Directive:
Copy out every line of all the entries below, keeping each one word for word.
▽
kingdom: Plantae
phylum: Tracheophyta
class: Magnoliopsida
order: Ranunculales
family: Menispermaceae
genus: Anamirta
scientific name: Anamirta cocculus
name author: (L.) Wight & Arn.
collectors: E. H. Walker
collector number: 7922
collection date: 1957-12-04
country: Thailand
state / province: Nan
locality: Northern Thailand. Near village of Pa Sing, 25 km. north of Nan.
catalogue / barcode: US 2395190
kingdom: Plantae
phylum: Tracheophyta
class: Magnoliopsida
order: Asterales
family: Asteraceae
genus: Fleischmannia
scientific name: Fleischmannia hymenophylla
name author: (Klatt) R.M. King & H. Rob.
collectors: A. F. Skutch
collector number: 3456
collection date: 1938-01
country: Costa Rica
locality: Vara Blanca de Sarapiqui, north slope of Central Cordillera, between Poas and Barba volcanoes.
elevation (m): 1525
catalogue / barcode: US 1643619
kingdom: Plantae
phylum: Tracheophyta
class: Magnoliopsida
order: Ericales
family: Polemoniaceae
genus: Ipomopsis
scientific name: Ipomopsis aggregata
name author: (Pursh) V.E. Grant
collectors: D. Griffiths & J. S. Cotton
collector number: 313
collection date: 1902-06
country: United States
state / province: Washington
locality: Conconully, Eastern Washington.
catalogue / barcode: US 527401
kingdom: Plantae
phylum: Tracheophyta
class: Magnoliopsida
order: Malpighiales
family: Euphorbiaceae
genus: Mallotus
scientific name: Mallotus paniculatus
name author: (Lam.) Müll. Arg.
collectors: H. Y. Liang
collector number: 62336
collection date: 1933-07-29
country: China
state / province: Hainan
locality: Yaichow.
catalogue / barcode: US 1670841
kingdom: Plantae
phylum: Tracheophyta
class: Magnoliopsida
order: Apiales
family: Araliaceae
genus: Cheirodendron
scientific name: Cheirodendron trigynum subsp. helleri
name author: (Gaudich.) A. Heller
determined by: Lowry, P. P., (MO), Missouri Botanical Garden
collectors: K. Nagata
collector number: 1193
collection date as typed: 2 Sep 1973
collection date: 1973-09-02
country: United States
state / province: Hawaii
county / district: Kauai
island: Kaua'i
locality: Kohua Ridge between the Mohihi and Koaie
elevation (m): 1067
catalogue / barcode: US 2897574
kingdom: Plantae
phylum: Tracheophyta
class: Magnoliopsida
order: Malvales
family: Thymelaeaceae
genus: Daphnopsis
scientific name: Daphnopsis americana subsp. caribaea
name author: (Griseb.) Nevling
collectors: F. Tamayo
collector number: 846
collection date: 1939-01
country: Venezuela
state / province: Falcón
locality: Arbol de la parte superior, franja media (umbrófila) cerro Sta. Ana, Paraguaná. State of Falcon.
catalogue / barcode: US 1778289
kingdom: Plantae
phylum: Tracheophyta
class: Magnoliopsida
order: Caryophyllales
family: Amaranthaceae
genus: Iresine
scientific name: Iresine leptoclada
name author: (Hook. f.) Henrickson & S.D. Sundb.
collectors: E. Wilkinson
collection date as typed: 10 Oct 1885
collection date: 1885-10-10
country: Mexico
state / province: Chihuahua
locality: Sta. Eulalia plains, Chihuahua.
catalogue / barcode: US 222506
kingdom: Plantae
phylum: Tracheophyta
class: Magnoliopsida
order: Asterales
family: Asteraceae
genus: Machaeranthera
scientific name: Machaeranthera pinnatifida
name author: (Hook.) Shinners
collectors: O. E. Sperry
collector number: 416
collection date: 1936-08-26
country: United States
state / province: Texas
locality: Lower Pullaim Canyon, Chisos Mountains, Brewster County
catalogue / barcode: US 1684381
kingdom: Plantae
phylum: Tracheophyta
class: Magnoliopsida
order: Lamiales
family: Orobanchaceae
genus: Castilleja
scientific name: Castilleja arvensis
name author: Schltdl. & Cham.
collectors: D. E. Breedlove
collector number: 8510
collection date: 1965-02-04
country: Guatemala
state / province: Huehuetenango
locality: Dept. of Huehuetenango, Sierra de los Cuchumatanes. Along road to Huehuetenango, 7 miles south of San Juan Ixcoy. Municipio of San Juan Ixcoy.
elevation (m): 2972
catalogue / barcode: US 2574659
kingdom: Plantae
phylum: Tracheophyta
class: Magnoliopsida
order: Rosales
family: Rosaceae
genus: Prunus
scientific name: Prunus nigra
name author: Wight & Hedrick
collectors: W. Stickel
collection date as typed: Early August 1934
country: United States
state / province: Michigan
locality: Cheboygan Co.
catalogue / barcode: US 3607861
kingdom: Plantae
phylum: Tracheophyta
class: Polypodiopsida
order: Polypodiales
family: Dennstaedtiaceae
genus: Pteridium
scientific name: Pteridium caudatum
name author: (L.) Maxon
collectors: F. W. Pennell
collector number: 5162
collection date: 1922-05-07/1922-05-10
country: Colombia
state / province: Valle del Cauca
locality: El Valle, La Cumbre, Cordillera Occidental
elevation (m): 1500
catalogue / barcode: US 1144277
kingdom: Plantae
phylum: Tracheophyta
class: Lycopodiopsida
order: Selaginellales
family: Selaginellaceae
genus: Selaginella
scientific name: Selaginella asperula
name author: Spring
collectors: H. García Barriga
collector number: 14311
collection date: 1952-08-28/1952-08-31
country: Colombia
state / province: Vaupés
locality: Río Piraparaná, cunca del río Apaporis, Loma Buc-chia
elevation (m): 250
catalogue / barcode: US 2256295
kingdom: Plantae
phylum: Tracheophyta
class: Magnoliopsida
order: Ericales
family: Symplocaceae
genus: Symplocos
△
Solution for this task:
kingdom: Plantae
phylum: Tracheophyta
class: Magnoliopsida
order: Ranunculales
family: Menispermaceae
genus: Anamirta
scientific name: Anamirta cocculus
name author: (L.) Wight & Arn.
collectors: E. H. Walker
collector number: 7922
collection date: 1957-12-04
country: Thailand
state / province: Nan
locality: Northern Thailand. Near village of Pa Sing, 25 km. north of Nan.
catalogue / barcode: US 2395190
kingdom: Plantae
phylum: Tracheophyta
class: Magnoliopsida
order: Asterales
family: Asteraceae
genus: Fleischmannia
scientific name: Fleischmannia hymenophylla
name author: (Klatt) R.M. King & H. Rob.
collectors: A. F. Skutch
collector number: 3456
collection date: 1938-01
country: Costa Rica
locality: Vara Blanca de Sarapiqui, north slope of Central Cordillera, between Poas and Barba volcanoes.
elevation (m): 1525
catalogue / barcode: US 1643619
kingdom: Plantae
phylum: Tracheophyta
class: Magnoliopsida
order: Ericales
family: Polemoniaceae
genus: Ipomopsis
scientific name: Ipomopsis aggregata
name author: (Pursh) V.E. Grant
collectors: D. Griffiths & J. S. Cotton
collector number: 313
collection date: 1902-06
country: United States
state / province: Washington
locality: Conconully, Eastern Washington.
catalogue / barcode: US 527401
kingdom: Plantae
phylum: Tracheophyta
class: Magnoliopsida
order: Malpighiales
family: Euphorbiaceae
genus: Mallotus
scientific name: Mallotus paniculatus
name author: (Lam.) Müll. Arg.
collectors: H. Y. Liang
collector number: 62336
collection date: 1933-07-29
country: China
state / province: Hainan
locality: Yaichow.
catalogue / barcode: US 1670841
kingdom: Plantae
phylum: Tracheophyta
class: Magnoliopsida
order: Apiales
family: Araliaceae
genus: Cheirodendron
scientific name: Cheirodendron trigynum subsp. helleri
name author: (Gaudich.) A. Heller
determined by: Lowry, P. P., (MO), Missouri Botanical Garden
collectors: K. Nagata
collector number: 1193
collection date as typed: 2 Sep 1973
collection date: 1973-09-02
country: United States
state / province: Hawaii
county / district: Kauai
island: Kaua'i
locality: Kohua Ridge between the Mohihi and Koaie
elevation (m): 1067
catalogue / barcode: US 2897574
kingdom: Plantae
phylum: Tracheophyta
class: Magnoliopsida
order: Malvales
family: Thymelaeaceae
genus: Daphnopsis
scientific name: Daphnopsis americana subsp. caribaea
name author: (Griseb.) Nevling
collectors: F. Tamayo
collector number: 846
collection date: 1939-01
country: Venezuela
state / province: Falcón
locality: Arbol de la parte superior, franja media (umbrófila) cerro Sta. Ana, Paraguaná. State of Falcon.
catalogue / barcode: US 1778289
kingdom: Plantae
phylum: Tracheophyta
class: Magnoliopsida
order: Caryophyllales
family: Amaranthaceae
genus: Iresine
scientific name: Iresine leptoclada
name author: (Hook. f.) Henrickson & S.D. Sundb.
collectors: E. Wilkinson
collection date as typed: 10 Oct 1885
collection date: 1885-10-10
country: Mexico
state / province: Chihuahua
locality: Sta. Eulalia plains, Chihuahua.
catalogue / barcode: US 222506
kingdom: Plantae
phylum: Tracheophyta
class: Magnoliopsida
order: Asterales
family: Asteraceae
genus: Machaeranthera
scientific name: Machaeranthera pinnatifida
name author: (Hook.) Shinners
collectors: O. E. Sperry
collector number: 416
collection date: 1936-08-26
country: United States
state / province: Texas
locality: Lower Pullaim Canyon, Chisos Mountains, Brewster County
catalogue / barcode: US 1684381
kingdom: Plantae
phylum: Tracheophyta
class: Magnoliopsida
order: Lamiales
family: Orobanchaceae
genus: Castilleja
scientific name: Castilleja arvensis
name author: Schltdl. & Cham.
collectors: D. E. Breedlove
collector number: 8510
collection date: 1965-02-04
country: Guatemala
state / province: Huehuetenango
locality: Dept. of Huehuetenango, Sierra de los Cuchumatanes. Along road to Huehuetenango, 7 miles south of San Juan Ixcoy. Municipio of San Juan Ixcoy.
elevation (m): 2972
catalogue / barcode: US 2574659
kingdom: Plantae
phylum: Tracheophyta
class: Magnoliopsida
order: Rosales
family: Rosaceae
genus: Prunus
scientific name: Prunus nigra
name author: Wight & Hedrick
collectors: W. Stickel
collection date as typed: Early August 1934
country: United States
state / province: Michigan
locality: Cheboygan Co.
catalogue / barcode: US 3607861
kingdom: Plantae
phylum: Tracheophyta
class: Polypodiopsida
order: Polypodiales
family: Dennstaedtiaceae
genus: Pteridium
scientific name: Pteridium caudatum
name author: (L.) Maxon
collectors: F. W. Pennell
collector number: 5162
collection date: 1922-05-07/1922-05-10
country: Colombia
state / province: Valle del Cauca
locality: El Valle, La Cumbre, Cordillera Occidental
elevation (m): 1500
catalogue / barcode: US 1144277
kingdom: Plantae
phylum: Tracheophyta
class: Lycopodiopsida
order: Selaginellales
family: Selaginellaceae
genus: Selaginella
scientific name: Selaginella asperula
name author: Spring
collectors: H. García Barriga
collector number: 14311
collection date: 1952-08-28/1952-08-31
country: Colombia
state / province: Vaupés
locality: Río Piraparaná, cunca del río Apaporis, Loma Buc-chia
elevation (m): 250
catalogue / barcode: US 2256295
kingdom: Plantae
phylum: Tracheophyta
class: Magnoliopsida
order: Ericales
family: Symplocaceae
genus: Symplocos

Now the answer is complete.